Jason Balgavy would like all of his clients to know he will not invest their money in a risky biotech stock like Puma Biotechnology.
But Puma rose almost 213 percent in value over the past year, earning Balgavy the title of best picker of a hot stock in the annual investing competition held by the CFA Society West Michigan.
None of the contestants are actually buying the stocks they think are going to do well, and the contest is just for fun and laughs. So Balgavy, a senior investment advisor at PNC Bank in Grand Rapids, figured a risky long shot such as a small biotech company like Puma might defy the odds and shoot up in a year’s time. And so it did.
“It could just as easily have gone in the other direction,” he said. He said he picked Puma solely on the basis of it being in a high-risk business sector. In fact, at the time, he knew nothing about the company — not even where it was based.
CFA Society West Michigan’s umbrella organization, CFA Institute, is a global, nonprofit member organization of financial analysts, portfolio managers and other investment professionals, and the year-long forecast contest that wrapped up at the West Michigan society’s annual meeting in June was the 11th.
The contest challenges participants in three categories: a forecast on where the interest rate of 10-year U.S. treasuries will be a year later; a forecast on where the S&P 500 will be after one year; and stock selection.
Puma is a biopharmaceutical company based in Los Angeles, dedicated to acquiring and developing drugs for the treatment of cancer.
Another contestant picked OPKO Health and it came in second, growing by almost 95 percent in value over the year. OPKO, which has U.S. headquarters in Miami, is a multi-national pharmaceutical and diagnostics company targeting rapidly growing medical markets in pharmaceuticals, compounds and technologies. Acquisitions are a major focus.
Winner of the 10 Year Treasury Yield Forecast was Paul Nicholson of Macatawa Bank Wealth Management. Daniel Lupo of Norris, Perne & French in Grand Rapids made the best guess on where the S&P 500 would be in June 2015.

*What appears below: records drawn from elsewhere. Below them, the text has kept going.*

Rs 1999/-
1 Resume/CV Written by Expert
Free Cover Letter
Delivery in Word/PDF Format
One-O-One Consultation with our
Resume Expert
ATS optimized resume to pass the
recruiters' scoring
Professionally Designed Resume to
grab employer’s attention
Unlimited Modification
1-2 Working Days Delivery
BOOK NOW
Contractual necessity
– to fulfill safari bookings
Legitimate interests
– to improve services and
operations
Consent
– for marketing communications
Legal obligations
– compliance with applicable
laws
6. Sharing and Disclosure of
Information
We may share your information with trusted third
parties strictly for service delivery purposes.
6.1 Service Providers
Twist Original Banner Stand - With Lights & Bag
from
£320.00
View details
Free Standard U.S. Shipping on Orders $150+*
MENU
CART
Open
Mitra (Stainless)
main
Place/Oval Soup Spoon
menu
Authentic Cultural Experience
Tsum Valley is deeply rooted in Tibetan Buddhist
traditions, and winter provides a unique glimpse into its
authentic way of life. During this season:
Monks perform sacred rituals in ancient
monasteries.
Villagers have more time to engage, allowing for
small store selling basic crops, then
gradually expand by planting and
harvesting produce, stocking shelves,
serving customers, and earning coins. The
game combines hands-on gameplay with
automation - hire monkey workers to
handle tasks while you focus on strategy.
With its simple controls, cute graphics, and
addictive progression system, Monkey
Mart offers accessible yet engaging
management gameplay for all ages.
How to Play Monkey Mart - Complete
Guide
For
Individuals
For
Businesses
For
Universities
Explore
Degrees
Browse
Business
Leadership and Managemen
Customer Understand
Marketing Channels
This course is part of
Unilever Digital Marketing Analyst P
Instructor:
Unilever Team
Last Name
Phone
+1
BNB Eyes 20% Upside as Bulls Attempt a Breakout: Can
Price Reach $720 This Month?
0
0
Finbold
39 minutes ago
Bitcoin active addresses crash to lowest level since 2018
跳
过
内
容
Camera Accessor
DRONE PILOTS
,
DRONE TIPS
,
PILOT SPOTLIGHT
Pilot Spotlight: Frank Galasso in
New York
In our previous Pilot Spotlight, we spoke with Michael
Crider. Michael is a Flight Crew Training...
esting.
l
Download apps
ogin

The winning predictors receive a plaque.
The stock picks are for the fun of it and not actual performance predictions the group’s members would find useful, according to Hunter Lewis of Legacy Trust, who oversees the contest. For the first 10 years, the contest was managed by Andrew Mason.
“The predictions are somewhat shortsighted,” said Lewis, noting professionals in the real world typically make investments over a much longer timeframe.
The 2015 contest started in late June 2014 and wrapped up at the end of May this year.
Lewis said the contest has snowballed, with more entries every year since it began. The first year only nine people entered; last year there were 47.
The CFA Society West Michigan has about 95 members, but Lewis said the contest has been opened up to non-members who attend the group’s meetings. Two of the three 2015 winners are members and hold the CFA — chartered financial analyst — designation.
In the stock prediction contest, one familiar brand name finished near the top: Avon, which grew in value by almost 54 percent. Rite Aid was another contestant’s guess; it grew in value by almost 22 percent. Further down the list was Ford, at 12.21 percent.
Balgavy, who is a CFA, noted if an investor had bought Puma stock much more recently — at the end of May — it would have subsequently declined in value by about 56 percent as of Aug. 7. He said some recent drug-trial results for Puma’s experimental treatment for breast-cancer have been somewhat disappointing, and the company has had to delay filing with the FDA for approval.
“The success or failure of this stock investment — as with many small bio-technology company stocks — hinges on the success or failure of the company to create and obtain FDA approval for some unique medical treatment. That really speaks to the ‘risk,’” said Balgavy.
Being a hot stock picker in the contest, the Business Journal asked if Balgavy could offer an off-the-cuff, informal view of the stock market at this time.
He said over the last nine or 10 months, the market has been in a “trading range,” reflecting the widespread uncertainty about when the Fed will start raising the interest rate. To do so now would be unique, he noted, because the Fed usually only raises the interest rate to slow down accelerating inflation.
“I think there is genuine concern the Fed is going to do something to derail the weak recovery we’ve experienced,” he said.
Right now, stock prices are “a little on the high side relative to earnings,” he added.
As the economy does appear to be accelerating somewhat, most of the economic data has been “pretty good,” said Balgavy.
“We are a little bit beyond historical averages for a correction,” he said, with a correction being typical every two years or so, and it being about four years since the last one.
“We’re six years into this bull market,” he added.
The 12th annual Investment Forecasting Contest is already underway as of the end of July, with the results to be tabulated after July 31, 2016.
Stocks entered in the stock prediction contest must be publicly traded with a minimum market cap of $250 million and a minimum price of $5 a share on July 31, 2015.